DATABASE_URL=${{Postgres.DATABASE_URL}}

Then install the adapter and read that variable in db.ts:

npm install @flue/postgres
import { postgres } from '@flue/postgres';

export default postgres(process.env.DATABASE_URL!);

Flue discovers db.ts at build time and wires it into the generated server — schema creation, session snapshots, and durable submission state are handled by the adapter. See Database for the adapter contract and alternatives.

Health and streaming

Flue does not generate a /health route. If you set deploy.healthcheckPath, define the matching route in app.ts — otherwise Railway’s check never passes and the deploy is held back. Without a health check, Railway considers the deploy ready once the process binds PORT.

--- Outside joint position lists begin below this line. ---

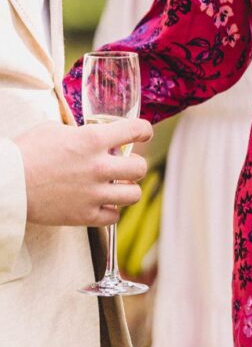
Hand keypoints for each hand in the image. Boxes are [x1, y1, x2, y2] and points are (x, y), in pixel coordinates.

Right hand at [16, 119, 151, 226]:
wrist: (7, 183)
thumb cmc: (26, 153)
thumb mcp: (54, 129)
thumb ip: (80, 132)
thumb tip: (92, 133)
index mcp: (93, 139)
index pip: (136, 131)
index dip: (144, 131)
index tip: (143, 134)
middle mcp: (99, 166)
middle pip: (140, 168)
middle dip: (136, 165)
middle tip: (126, 165)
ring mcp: (93, 193)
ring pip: (133, 194)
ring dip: (127, 189)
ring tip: (117, 186)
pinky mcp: (83, 215)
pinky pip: (113, 216)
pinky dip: (111, 210)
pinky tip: (102, 204)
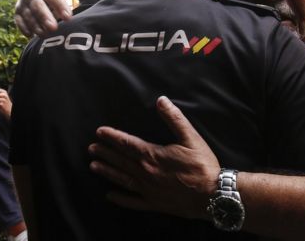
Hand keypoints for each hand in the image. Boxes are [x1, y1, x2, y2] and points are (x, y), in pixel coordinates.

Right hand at [15, 0, 87, 36]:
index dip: (60, 6)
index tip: (69, 17)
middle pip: (38, 6)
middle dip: (45, 17)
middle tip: (54, 28)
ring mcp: (23, 3)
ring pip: (28, 15)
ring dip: (35, 26)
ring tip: (45, 35)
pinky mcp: (17, 13)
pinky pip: (19, 21)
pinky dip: (24, 28)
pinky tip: (30, 36)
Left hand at [89, 96, 220, 219]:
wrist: (213, 194)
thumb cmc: (203, 166)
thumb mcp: (191, 138)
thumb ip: (174, 119)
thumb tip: (161, 101)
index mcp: (153, 156)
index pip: (127, 143)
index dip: (112, 137)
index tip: (100, 132)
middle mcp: (146, 173)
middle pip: (121, 161)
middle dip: (105, 153)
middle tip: (91, 148)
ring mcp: (148, 190)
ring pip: (122, 179)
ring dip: (107, 172)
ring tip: (94, 166)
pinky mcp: (154, 203)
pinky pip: (132, 201)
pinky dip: (120, 198)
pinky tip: (110, 195)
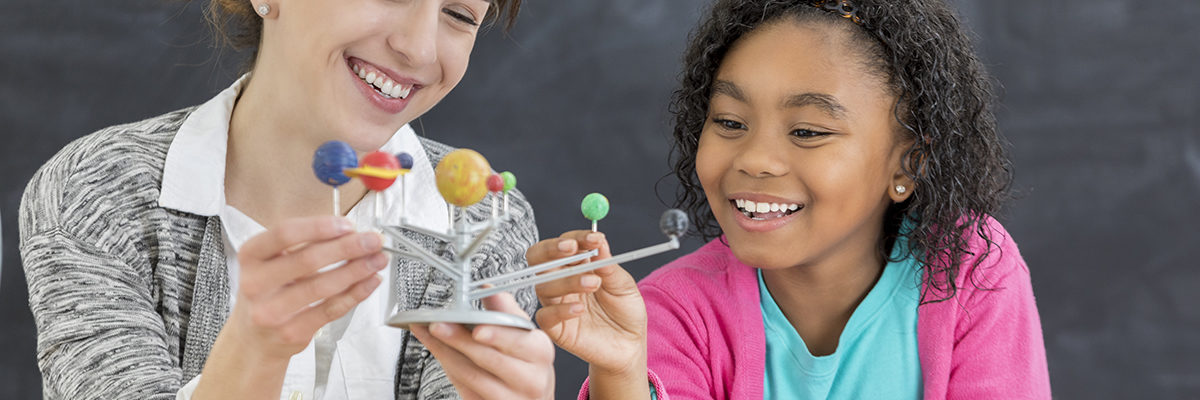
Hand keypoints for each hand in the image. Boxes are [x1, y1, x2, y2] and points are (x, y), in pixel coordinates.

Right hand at [195, 215, 386, 398]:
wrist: (254, 339)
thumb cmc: (269, 292)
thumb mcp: (273, 262)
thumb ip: (305, 245)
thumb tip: (352, 234)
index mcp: (251, 256)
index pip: (284, 234)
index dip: (319, 227)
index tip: (347, 224)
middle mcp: (255, 284)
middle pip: (307, 259)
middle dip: (348, 247)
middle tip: (372, 240)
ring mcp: (272, 311)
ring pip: (322, 286)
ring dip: (357, 270)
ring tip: (377, 260)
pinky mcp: (291, 332)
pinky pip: (331, 309)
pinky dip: (355, 294)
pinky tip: (369, 282)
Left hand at [410, 292, 554, 399]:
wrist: (532, 399)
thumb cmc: (528, 366)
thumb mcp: (526, 336)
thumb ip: (507, 312)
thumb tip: (488, 290)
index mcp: (540, 352)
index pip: (517, 341)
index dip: (496, 335)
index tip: (477, 329)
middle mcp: (530, 379)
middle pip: (490, 359)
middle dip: (459, 341)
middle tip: (438, 326)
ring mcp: (511, 399)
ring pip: (473, 377)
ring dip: (447, 355)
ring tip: (430, 336)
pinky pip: (466, 390)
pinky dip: (449, 371)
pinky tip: (439, 354)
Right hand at [528, 231, 647, 376]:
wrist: (630, 345)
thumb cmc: (626, 312)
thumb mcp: (624, 286)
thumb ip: (610, 266)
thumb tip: (600, 242)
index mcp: (576, 266)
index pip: (565, 244)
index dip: (576, 238)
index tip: (594, 239)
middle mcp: (561, 281)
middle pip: (539, 258)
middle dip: (552, 249)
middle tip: (573, 249)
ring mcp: (556, 303)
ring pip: (543, 285)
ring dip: (567, 280)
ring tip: (593, 283)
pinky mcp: (555, 328)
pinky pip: (545, 315)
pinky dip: (560, 310)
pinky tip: (579, 309)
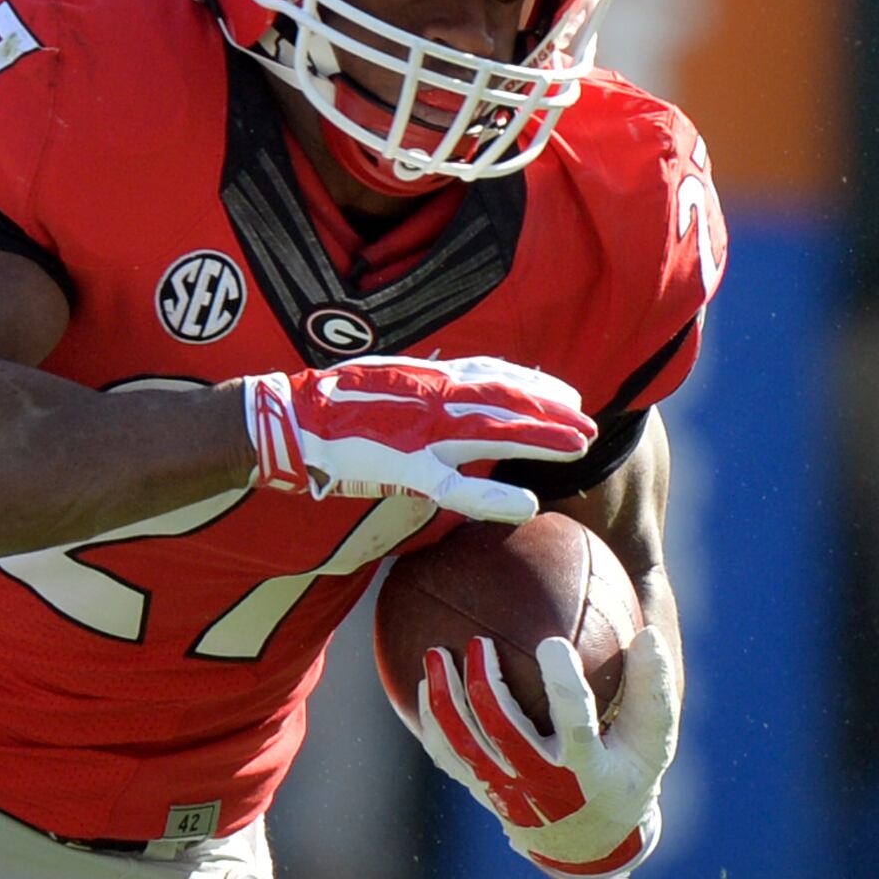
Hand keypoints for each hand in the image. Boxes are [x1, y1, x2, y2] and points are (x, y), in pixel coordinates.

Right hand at [238, 357, 592, 525]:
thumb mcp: (383, 376)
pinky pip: (458, 486)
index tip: (565, 393)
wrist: (290, 418)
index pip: (497, 374)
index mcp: (429, 375)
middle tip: (588, 425)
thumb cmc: (329, 400)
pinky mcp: (407, 466)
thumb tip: (442, 384)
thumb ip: (418, 382)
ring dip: (542, 438)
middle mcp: (436, 396)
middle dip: (552, 411)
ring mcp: (425, 430)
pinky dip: (494, 495)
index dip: (535, 383)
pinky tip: (526, 504)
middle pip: (509, 398)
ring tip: (580, 447)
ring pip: (498, 432)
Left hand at [405, 621, 678, 878]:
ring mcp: (503, 787)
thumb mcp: (652, 745)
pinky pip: (446, 754)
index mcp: (586, 769)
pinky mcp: (480, 787)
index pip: (574, 721)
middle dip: (485, 684)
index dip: (561, 682)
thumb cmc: (625, 776)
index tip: (551, 641)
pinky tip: (426, 683)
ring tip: (434, 653)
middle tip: (479, 641)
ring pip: (462, 742)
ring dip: (443, 698)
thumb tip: (648, 634)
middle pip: (501, 730)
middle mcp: (539, 780)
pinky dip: (431, 720)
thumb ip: (653, 692)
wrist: (586, 840)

Streamed runs are served over a long-lived GET /runs/:runId connection (long-poll/SSE). These requests stay open for the life of the run, so favor reading the returned stream coordinates over a single blocking ?wait=result request for agents that run long tool chains. Railway’s edge proxy keeps connections open for active streaming, but treat any single attached request as bounded — move genuinely long work to a scheduled run or a separate worker.

Going further

  • Scheduled workflows. Model periodic tasks (nightly summaries, cache refreshes) as a separate service with a Cron Schedule whose start command is npx flue run <workflow> --target node. Each fire builds, runs the workflow once, and exits — close any Postgres connections so the process terminates cleanly. Railway enforces a minimum interval of five minutes, evaluates schedules in UTC, and skips a fire if the previous run is still active.
  • Queue-backed workers. For continuous, queue-driven delivery, run a second always-on service that makes attached agent requests and waits for results, or have application code call dispatch(...) for asynchronous delivery identified by dispatchId. A worker service has no public port; it just runs node dist/server.mjs (or a custom entry) and processes work.

References

  • Config as code — official railway.json/railway.toml field reference (build.builder, buildCommand, startCommand, healthcheckPath, restartPolicyType).
  • Variables — official guide to variables, sealed secrets, and the ${{Service.VAR}} reference syntax.
  • Cron jobs — official scheduling rules: UTC, five-minute minimum, skip-if-active.
  • Deploy an Express app — Railway’s worked example of deploying a standard Node server.